• _Text-based design files_:
════════════════

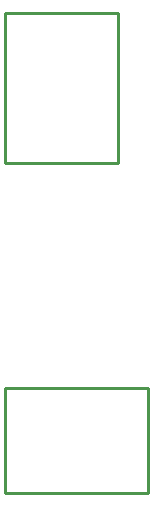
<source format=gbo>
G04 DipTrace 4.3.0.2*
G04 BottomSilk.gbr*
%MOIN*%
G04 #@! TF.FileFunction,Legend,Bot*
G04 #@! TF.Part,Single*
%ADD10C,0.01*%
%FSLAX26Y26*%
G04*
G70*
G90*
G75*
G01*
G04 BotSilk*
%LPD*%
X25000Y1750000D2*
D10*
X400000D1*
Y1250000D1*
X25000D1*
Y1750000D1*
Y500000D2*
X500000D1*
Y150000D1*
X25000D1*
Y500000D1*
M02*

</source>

════════════════

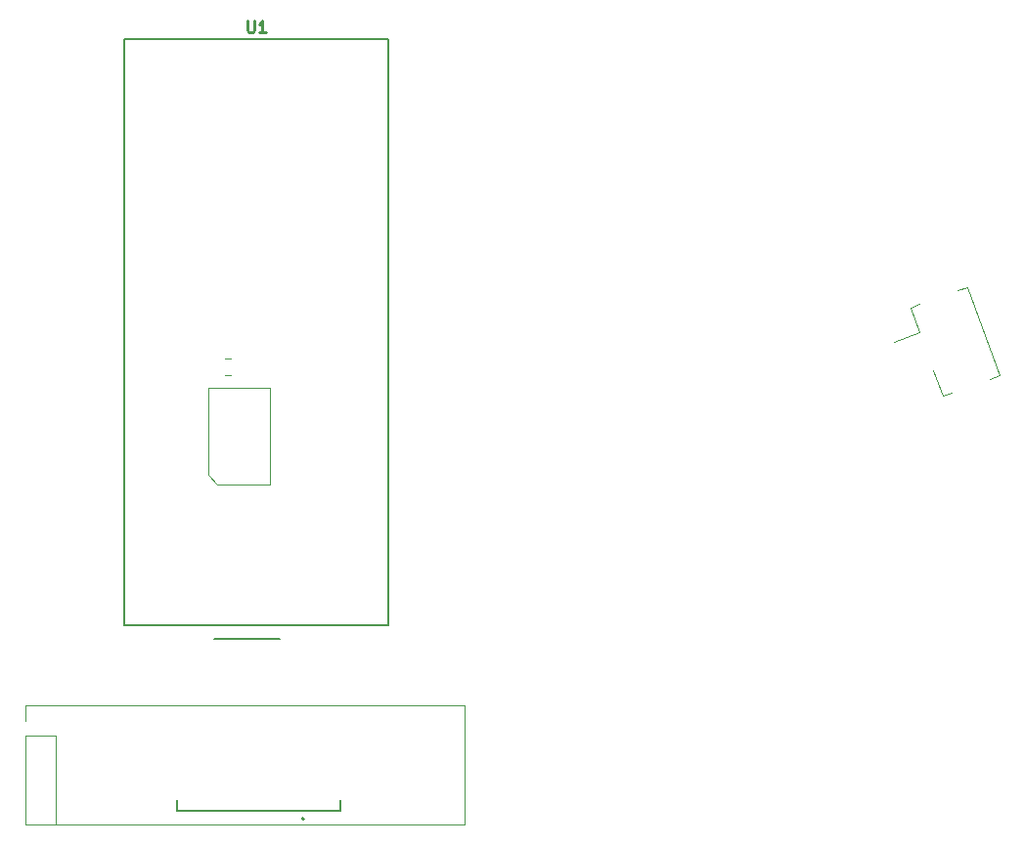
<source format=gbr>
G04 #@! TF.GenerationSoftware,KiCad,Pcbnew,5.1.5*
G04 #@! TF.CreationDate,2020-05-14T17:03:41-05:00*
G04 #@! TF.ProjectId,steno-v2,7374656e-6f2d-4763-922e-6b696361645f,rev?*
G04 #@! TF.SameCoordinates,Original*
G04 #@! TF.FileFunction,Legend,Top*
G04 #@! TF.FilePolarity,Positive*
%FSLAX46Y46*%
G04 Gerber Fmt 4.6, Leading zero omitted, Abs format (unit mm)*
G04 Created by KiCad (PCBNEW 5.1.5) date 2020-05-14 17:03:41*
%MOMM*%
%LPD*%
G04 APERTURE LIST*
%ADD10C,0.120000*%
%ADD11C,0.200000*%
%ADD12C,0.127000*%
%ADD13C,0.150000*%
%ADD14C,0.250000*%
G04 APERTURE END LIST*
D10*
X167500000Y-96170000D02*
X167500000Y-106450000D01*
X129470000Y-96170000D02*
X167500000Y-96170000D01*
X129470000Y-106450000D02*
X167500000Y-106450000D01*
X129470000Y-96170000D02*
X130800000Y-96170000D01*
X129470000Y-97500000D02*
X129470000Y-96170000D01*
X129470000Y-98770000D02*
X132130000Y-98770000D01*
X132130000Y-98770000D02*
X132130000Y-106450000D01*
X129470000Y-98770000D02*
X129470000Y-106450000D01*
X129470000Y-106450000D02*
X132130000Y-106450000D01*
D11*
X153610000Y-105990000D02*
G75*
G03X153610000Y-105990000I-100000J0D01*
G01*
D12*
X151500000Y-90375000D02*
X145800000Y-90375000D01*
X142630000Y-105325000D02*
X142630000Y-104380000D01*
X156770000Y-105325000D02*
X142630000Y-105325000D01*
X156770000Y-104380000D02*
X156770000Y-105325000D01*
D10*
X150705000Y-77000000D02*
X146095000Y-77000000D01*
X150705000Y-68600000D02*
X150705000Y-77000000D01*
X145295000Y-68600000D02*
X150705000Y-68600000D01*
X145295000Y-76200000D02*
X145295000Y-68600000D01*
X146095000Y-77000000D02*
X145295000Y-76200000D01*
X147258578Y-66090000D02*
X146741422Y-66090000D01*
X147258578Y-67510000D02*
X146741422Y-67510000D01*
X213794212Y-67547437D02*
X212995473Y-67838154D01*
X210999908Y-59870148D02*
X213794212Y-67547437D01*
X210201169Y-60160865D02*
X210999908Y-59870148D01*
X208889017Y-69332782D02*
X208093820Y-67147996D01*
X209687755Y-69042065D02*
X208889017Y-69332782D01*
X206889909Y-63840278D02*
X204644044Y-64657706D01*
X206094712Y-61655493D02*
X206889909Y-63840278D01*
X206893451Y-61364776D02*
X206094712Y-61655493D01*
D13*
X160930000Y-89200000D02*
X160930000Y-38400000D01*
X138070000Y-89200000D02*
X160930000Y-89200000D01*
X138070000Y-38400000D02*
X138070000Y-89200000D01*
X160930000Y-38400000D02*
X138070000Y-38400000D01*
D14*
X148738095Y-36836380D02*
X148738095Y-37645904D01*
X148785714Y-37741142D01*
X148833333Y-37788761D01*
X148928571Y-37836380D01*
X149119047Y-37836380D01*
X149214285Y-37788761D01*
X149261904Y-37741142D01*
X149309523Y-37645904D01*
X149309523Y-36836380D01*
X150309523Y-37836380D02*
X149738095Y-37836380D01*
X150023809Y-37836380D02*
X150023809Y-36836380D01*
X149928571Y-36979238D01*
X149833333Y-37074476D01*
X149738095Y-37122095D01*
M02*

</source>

════════════════

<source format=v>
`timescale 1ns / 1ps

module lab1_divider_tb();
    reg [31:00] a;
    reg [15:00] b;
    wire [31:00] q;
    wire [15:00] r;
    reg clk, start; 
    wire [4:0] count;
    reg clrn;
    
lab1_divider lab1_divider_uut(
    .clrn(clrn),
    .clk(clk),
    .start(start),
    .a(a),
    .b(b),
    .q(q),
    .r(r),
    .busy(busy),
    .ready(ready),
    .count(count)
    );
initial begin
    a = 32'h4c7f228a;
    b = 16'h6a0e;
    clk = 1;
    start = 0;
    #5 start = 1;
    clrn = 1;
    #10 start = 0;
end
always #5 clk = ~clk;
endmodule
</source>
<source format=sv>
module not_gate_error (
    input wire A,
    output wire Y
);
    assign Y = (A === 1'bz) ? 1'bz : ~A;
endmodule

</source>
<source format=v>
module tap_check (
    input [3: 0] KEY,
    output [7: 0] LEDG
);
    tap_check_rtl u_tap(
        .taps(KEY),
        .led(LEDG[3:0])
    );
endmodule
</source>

════════════════

• _DIRECTIONS FOR THIS TASK_:
Proceeding from the line containing "X147258578Y-67510000D02*" through the line containing "X160930000Y-89200000D02*", transcribe the lines above exactly, both end lines included.

• _REPLY_:
X147258578Y-67510000D02*
X146741422Y-67510000D01*
X213794212Y-67547437D02*
X212995473Y-67838154D01*
X210999908Y-59870148D02*
X213794212Y-67547437D01*
X210201169Y-60160865D02*
X210999908Y-59870148D01*
X208889017Y-69332782D02*
X208093820Y-67147996D01*
X209687755Y-69042065D02*
X208889017Y-69332782D01*
X206889909Y-63840278D02*
X204644044Y-64657706D01*
X206094712Y-61655493D02*
X206889909Y-63840278D01*
X206893451Y-61364776D02*
X206094712Y-61655493D01*
D13*
X160930000Y-89200000D02*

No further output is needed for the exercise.